Let me clear your doubts here. When you invest through these apps, your money is handed over to the AMC to be invested into mutual funds. These mutual fund units are then held in your name. In the event of the mobile MF app (or the company running it) goes out of business, you will not lose any money. And that’s because your money is with the AMC and not with the app. Ofcourse, it will be a hassle, later on, to get onto another app but still, your money will not be lost.
But all said and done, there is absolutely no doubt that these mutual fund apps have revolutionized MF investing in India. Sitting at home (or wherever you are), without the need for any paperwork, you can complete the entire end-to-end process of MF investing in a jiffy.
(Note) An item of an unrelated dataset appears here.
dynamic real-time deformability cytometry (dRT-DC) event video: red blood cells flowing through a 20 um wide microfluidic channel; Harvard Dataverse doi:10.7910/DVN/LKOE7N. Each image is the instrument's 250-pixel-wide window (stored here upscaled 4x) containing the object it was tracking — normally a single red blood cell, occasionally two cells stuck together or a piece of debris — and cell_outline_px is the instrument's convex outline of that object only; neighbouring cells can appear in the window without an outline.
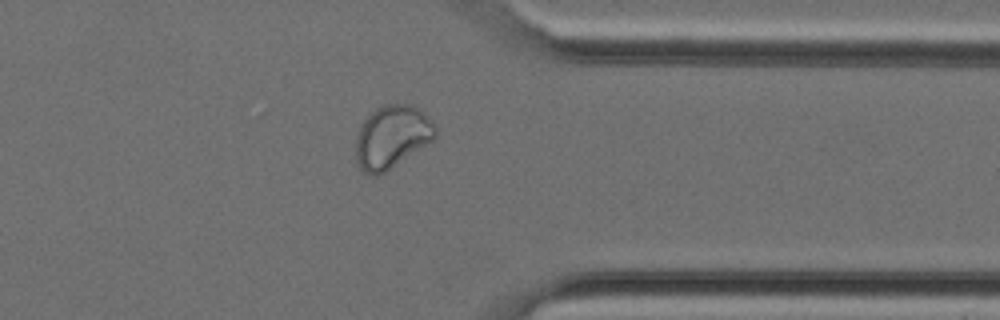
{"species": "Egyptian fruit bat (a non-hibernating species)", "species_latin": "Rousettus aegyptiacus", "temperature_condition": "cold", "stored_images_in_passage": 24, "camera_frame_rate_fps": 3000, "um_per_image_px": 0.085, "animal": {"sex": "female"}, "frame": {"image": 1, "passage_image": 21, "time_ms": 6.667, "image_size_px": [1000, 320], "cell_outline_px": [[436, 136], [432, 140], [384, 172], [376, 176], [368, 176], [360, 168], [356, 160], [356, 140], [360, 128], [364, 120], [376, 108], [384, 104], [412, 104], [436, 128]], "centroid_in_image_um": [33.26, 11.65], "position_along_channel_um": 378.1, "area_um2": 28.38}}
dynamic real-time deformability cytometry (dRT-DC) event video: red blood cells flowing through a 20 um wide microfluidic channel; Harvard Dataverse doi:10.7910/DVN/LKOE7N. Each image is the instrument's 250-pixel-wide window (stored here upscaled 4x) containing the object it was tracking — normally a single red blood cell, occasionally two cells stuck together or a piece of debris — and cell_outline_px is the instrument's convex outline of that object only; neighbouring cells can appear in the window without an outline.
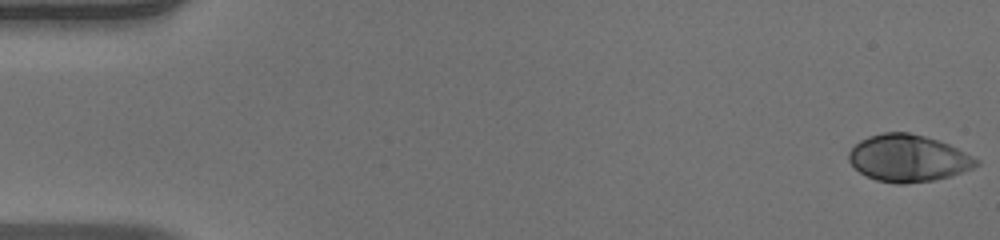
{"species": "human", "species_latin": "Homo sapiens", "temperature_condition": "warm", "stored_images_in_passage": 52, "camera_frame_rate_fps": 3000, "um_per_image_px": 0.085, "donor": {"sex": "male"}, "frame": {"image": 1, "passage_image": 1, "time_ms": 0.0, "image_size_px": [1000, 240], "cell_outline_px": [[980, 164], [972, 168], [948, 176], [932, 180], [904, 184], [896, 184], [876, 180], [860, 172], [848, 160], [848, 152], [860, 140], [868, 136], [884, 132], [908, 132], [940, 140], [980, 160]], "centroid_in_image_um": [77.18, 13.44], "position_along_channel_um": 7.8, "area_um2": 34.68}}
I am very bullish on the MF space as a business and am pretty sure that there is a large structural growth opportunity in the Indian mutual fund industry.
The penetration of MFs in India is still one of the lowest in the world. If you look at the Mutual Fund AUM / GDP ratio, you will see it’s way below the global average. Till now, poor financial literacy was hampering the mutual fund industry’s growth in India. Most Indians still park a major chunk of their money in the bank and traditional insurance plans (like endowment and moneyback plans).
These mutual fund apps combined with cheap internet and growing financial awareness in India are bound to convince the investors from smaller cities (so-called smaller B30 cities in MF vocabulary) to divert their savings from banks and insurances to mutual funds. And MF adoption and acceptance will get further push from the growing disposable incomes (and aspirations) and improving lifestyles amid people who will slowly but surely, are acknowledging that mutual funds are their best bet when it comes to generating great returns that help them beat inflation in the long run.
I am sure that if you are a regular reader of Stable Investor, I am sure you already invest in mutual funds. But if you know someone who still doesn’t, do try to convince them about the idea of mutual funds and how it can change their lives (see this super SIP success story example). And once they are convinced, they will find it very easy to get onto the MF bandwagon via the mutual fund apps in India.